= Weil reciprocity law =

In mathematics, the Weil reciprocity law is a result of André Weil holding in the function field K(C) of an algebraic curve C over an algebraically closed field K. Given functions f and g in K(C), i.e. rational functions on C, then

f((g)) = g((f))

where the notation has this meaning: (h) is the divisor of the function h, or in other words the formal sum of its zeroes and poles counted with multiplicity; and a function applied to a formal sum means the product (with multiplicities, poles counting as a negative multiplicity) of the values of the function at the points of the divisor. With this definition there must be the side-condition, that the divisors of f and g have disjoint support (which can be removed).

In the case of the projective line, this can be proved by manipulations with the resultant of polynomials.

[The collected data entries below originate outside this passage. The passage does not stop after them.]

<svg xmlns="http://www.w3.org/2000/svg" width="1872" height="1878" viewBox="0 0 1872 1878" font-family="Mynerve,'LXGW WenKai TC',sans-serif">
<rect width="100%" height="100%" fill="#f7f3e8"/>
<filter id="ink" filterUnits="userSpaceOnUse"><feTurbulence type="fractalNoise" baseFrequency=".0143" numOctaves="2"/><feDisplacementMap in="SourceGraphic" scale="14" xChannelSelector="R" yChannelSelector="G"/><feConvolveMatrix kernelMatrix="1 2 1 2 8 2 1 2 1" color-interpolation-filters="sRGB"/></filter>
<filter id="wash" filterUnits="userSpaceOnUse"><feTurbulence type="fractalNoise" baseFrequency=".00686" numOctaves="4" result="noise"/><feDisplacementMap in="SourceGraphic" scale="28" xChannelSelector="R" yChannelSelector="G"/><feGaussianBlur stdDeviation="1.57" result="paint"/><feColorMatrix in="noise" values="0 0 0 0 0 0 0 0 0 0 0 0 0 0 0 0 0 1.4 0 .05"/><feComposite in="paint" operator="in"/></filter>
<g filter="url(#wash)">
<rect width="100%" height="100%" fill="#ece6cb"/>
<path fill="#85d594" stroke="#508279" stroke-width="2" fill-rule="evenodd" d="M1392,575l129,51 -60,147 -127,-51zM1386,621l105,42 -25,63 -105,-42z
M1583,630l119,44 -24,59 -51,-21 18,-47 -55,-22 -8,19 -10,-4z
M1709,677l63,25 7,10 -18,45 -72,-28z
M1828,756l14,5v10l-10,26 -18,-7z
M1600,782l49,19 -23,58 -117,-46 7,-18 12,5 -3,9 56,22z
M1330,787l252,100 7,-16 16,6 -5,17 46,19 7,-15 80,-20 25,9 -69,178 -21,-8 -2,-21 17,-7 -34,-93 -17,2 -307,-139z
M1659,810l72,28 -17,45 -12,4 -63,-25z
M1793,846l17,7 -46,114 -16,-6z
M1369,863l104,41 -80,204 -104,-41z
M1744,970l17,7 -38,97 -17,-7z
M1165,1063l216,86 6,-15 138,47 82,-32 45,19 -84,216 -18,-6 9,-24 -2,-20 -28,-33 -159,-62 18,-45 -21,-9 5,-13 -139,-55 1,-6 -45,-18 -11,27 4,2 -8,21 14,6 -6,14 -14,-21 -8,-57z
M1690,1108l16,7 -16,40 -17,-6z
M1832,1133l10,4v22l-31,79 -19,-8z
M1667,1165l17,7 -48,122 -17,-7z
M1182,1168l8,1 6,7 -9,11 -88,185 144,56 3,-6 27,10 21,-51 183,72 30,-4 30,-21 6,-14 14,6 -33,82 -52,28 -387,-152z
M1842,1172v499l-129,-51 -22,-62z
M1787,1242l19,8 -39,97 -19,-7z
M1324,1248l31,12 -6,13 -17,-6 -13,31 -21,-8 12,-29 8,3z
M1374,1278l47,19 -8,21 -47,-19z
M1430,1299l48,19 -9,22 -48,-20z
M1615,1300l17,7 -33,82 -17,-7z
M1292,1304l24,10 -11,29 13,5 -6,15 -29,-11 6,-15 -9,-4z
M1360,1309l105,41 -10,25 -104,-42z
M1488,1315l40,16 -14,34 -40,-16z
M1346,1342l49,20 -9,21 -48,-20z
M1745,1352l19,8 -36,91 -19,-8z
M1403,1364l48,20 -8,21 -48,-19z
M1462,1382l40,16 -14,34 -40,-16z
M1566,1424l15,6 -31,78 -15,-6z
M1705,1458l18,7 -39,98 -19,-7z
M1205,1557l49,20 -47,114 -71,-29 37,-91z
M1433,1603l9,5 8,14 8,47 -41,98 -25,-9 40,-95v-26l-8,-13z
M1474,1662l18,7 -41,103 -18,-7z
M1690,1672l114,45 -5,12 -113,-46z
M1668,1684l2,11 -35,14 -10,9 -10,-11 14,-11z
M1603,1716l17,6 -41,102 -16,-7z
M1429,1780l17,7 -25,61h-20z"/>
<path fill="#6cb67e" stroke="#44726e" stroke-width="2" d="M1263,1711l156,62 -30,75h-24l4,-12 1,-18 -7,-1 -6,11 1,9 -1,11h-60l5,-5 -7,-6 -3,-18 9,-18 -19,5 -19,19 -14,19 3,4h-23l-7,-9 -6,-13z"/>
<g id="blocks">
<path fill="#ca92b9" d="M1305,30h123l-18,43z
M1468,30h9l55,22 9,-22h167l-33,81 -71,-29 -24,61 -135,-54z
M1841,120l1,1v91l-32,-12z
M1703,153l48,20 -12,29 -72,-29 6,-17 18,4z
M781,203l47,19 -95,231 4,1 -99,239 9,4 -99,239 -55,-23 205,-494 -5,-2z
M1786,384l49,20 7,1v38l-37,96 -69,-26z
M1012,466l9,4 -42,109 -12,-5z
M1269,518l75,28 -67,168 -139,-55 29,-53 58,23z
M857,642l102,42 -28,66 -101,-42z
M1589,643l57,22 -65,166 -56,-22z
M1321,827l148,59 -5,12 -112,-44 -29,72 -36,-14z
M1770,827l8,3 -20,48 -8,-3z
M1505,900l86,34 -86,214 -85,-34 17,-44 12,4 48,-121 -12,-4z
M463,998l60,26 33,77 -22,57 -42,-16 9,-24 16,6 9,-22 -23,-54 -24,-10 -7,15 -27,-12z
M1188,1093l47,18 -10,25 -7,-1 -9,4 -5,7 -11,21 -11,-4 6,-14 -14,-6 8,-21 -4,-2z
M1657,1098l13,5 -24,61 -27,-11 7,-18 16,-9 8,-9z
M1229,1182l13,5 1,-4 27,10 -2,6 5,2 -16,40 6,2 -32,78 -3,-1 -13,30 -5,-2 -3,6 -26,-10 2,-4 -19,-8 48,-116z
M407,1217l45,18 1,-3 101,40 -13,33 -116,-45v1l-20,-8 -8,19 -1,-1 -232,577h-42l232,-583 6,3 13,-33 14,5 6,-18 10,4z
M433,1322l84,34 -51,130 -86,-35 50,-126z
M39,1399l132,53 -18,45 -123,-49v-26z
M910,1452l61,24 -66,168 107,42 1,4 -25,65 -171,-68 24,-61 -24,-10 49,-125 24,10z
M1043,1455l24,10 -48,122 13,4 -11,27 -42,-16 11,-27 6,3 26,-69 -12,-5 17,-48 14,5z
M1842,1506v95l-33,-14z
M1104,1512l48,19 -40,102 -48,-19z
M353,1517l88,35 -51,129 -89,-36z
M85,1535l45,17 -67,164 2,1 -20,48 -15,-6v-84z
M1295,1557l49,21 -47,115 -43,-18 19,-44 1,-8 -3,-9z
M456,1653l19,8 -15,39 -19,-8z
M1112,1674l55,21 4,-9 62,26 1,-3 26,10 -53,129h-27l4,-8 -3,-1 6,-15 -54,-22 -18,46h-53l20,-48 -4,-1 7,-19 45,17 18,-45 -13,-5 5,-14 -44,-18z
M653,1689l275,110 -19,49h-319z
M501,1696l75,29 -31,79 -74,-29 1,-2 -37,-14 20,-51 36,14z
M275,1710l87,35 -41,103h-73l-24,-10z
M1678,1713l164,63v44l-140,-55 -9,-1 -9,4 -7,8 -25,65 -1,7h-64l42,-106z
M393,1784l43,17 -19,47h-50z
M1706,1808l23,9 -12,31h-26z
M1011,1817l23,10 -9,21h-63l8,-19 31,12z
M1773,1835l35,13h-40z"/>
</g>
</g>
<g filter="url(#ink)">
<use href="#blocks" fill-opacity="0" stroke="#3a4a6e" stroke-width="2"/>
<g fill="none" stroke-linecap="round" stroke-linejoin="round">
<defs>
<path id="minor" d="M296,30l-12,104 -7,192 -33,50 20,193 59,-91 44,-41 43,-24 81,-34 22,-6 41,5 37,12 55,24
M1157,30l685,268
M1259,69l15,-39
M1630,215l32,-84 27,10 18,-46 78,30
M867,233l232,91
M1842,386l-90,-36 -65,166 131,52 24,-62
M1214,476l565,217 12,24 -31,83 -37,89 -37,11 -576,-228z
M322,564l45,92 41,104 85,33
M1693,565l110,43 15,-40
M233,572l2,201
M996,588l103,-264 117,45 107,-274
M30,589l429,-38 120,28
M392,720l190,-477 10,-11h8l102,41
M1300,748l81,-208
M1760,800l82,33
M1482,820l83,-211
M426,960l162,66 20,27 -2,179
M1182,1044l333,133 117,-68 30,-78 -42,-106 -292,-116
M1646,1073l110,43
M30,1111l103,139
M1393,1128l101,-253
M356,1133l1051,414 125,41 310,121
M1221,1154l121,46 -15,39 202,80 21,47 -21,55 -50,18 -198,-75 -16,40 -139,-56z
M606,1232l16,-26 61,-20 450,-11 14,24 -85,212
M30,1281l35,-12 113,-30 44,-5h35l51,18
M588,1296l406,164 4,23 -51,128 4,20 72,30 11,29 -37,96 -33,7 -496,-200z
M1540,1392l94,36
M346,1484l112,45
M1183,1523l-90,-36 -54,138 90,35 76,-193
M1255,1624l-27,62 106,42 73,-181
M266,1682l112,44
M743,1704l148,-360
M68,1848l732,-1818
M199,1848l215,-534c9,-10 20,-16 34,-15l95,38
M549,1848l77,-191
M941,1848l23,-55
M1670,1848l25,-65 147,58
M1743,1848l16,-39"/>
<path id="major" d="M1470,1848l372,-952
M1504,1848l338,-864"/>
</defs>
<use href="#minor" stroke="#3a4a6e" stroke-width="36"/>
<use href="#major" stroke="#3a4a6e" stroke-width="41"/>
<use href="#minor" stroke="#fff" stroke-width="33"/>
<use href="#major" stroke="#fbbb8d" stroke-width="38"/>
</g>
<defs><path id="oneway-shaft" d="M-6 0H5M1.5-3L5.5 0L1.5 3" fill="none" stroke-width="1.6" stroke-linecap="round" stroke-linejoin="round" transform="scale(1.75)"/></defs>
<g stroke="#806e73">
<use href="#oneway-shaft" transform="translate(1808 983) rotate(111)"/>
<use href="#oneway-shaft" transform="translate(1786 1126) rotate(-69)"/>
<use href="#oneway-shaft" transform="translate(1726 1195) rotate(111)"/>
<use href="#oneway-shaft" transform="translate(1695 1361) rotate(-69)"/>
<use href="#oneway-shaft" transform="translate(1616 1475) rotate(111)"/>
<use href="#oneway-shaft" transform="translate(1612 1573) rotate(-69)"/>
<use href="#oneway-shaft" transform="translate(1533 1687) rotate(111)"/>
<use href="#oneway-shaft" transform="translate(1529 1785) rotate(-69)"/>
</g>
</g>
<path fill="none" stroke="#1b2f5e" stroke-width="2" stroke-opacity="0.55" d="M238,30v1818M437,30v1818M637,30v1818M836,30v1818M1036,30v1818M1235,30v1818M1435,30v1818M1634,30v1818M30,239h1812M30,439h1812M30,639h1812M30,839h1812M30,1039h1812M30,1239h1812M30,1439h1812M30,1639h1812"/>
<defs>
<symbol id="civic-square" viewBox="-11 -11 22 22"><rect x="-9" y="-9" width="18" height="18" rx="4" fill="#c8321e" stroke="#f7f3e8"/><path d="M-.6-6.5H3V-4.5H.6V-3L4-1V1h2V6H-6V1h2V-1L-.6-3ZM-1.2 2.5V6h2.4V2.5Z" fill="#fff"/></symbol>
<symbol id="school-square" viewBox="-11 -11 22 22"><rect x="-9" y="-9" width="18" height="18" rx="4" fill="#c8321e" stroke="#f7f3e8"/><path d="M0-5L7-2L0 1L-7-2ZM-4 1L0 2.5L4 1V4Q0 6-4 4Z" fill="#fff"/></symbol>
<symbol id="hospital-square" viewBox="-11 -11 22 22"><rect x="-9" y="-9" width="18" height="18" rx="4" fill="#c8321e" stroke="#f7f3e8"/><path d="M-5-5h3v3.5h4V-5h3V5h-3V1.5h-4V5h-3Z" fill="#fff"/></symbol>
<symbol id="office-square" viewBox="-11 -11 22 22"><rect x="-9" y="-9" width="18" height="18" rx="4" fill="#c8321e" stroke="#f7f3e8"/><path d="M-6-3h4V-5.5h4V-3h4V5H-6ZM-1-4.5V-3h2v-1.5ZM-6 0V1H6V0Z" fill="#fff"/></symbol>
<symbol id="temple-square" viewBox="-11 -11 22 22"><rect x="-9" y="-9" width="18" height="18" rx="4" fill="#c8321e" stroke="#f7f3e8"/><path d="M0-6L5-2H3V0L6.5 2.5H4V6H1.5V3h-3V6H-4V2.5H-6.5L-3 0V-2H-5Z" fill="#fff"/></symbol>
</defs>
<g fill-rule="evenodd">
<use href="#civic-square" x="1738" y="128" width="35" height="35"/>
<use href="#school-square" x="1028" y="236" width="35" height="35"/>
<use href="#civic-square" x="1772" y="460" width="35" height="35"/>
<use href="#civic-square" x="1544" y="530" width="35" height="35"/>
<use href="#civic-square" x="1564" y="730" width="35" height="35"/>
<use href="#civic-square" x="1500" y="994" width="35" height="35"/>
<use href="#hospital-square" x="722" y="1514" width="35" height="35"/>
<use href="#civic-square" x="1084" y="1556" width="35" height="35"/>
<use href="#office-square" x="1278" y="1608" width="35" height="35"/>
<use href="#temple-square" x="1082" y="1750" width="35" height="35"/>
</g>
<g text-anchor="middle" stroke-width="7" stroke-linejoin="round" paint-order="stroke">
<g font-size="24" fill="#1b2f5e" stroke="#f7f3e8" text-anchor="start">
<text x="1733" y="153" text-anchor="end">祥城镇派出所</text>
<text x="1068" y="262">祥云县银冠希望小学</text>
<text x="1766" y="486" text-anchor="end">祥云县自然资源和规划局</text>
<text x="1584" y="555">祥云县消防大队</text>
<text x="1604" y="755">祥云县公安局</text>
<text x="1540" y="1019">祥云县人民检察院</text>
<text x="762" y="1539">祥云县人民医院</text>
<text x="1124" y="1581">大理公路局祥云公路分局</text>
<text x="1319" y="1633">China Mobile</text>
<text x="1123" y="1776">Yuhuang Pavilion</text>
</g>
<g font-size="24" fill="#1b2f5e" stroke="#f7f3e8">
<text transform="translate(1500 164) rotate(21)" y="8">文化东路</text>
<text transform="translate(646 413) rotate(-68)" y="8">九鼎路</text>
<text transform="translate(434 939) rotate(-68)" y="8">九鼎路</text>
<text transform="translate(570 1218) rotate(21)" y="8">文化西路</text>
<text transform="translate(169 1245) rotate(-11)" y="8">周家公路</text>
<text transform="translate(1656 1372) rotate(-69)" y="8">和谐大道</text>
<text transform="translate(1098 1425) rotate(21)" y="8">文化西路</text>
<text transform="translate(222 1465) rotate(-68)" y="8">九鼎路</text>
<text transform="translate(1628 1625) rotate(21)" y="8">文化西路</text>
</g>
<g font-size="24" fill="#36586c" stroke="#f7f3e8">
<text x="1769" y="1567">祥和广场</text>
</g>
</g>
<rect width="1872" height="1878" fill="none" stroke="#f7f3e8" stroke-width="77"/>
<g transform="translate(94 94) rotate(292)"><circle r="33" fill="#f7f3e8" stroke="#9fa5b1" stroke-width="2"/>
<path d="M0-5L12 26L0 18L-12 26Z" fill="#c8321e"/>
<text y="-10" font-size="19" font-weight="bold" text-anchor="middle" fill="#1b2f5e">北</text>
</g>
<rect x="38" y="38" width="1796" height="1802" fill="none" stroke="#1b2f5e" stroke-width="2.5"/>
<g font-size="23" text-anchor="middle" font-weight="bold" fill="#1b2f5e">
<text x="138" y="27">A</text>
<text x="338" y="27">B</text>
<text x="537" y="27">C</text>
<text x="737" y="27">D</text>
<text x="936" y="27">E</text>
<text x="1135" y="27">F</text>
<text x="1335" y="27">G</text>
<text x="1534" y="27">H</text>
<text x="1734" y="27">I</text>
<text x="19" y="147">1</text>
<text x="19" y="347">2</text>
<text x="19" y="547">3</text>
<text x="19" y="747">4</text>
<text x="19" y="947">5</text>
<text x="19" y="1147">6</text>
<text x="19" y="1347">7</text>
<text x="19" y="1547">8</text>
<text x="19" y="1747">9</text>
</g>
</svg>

To remove the condition of disjoint support, for each point P on C a local symbol

(f, g)_{P}

is defined, in such a way that the statement given is equivalent to saying that the product over all P of the local symbols is 1. When f and g both take the values 0 or ∞ at P, the definition is essentially in limiting or removable singularity terms, by considering (up to sign)

f^{a}g^{b}

with a and b such that the function has neither a zero nor a pole at P. This is achieved by taking a to be the multiplicity of g at P, and −b the multiplicity of f at P. The definition is then

(f, g)_{P} = (−1)^{ab} f^{a}g^{b}.

See for example Jean-Pierre Serre, Groupes algébriques et corps de classes, pp. 44–46, for this as a special case of a theory on mapping algebraic curves into commutative groups.

There is a generalisation of Serge Lang to abelian varieties (Lang, Abelian Varieties).